━━━ DATA ━━━

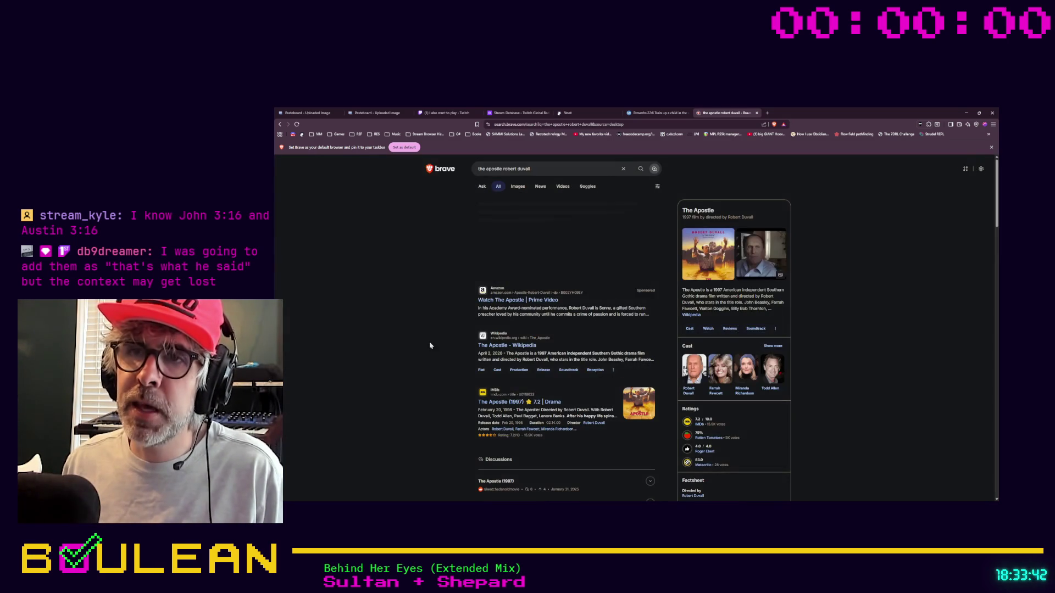
click(491, 407)
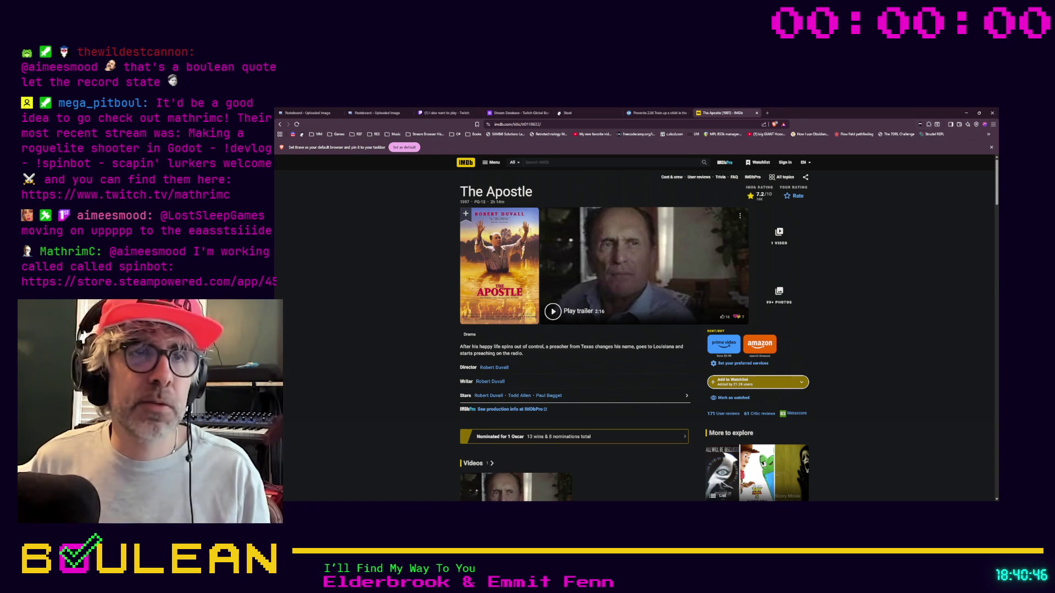
Step: Load the pasted Spinbot Steam store URL in a fresh tab
key(ctrl+t)
text(https://store.steampowered.com/app/4501650/Spinbot/)
key(Return)
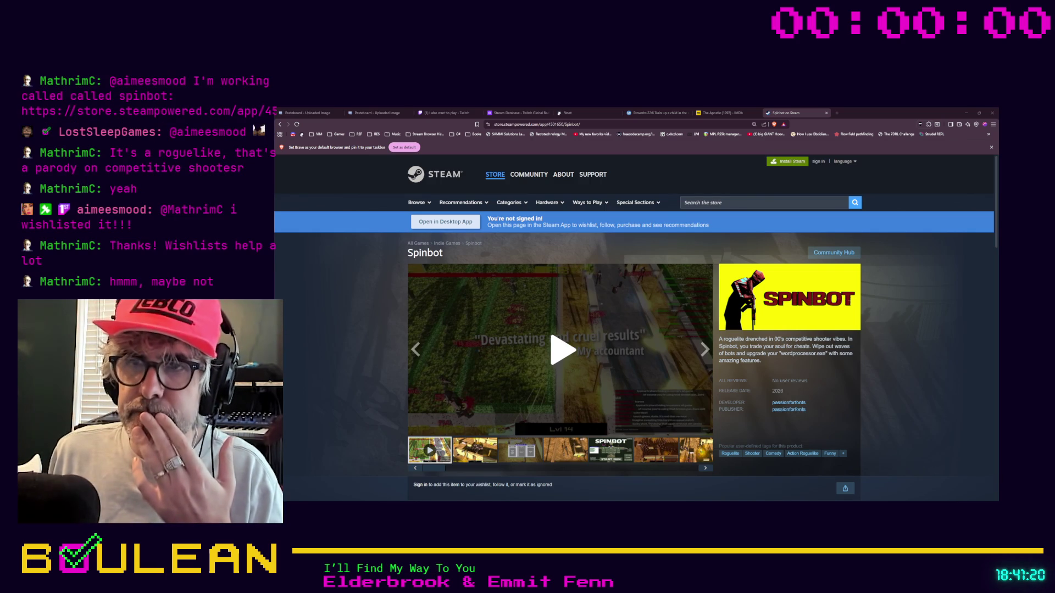
key(ctrl+l)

━━━

• [TASK OBJECTIVE]
Repeat the material above exactly; pictures do not belong in the copy.

• [SOLUTION FOR THIS EXERCISE]
click(491, 407)
Step: Load the pasted Spinbot Steam store URL in a fresh tab
key(ctrl+t)
text(https://store.steampowered.com/app/4501650/Spinbot/)
key(Return)
key(ctrl+l)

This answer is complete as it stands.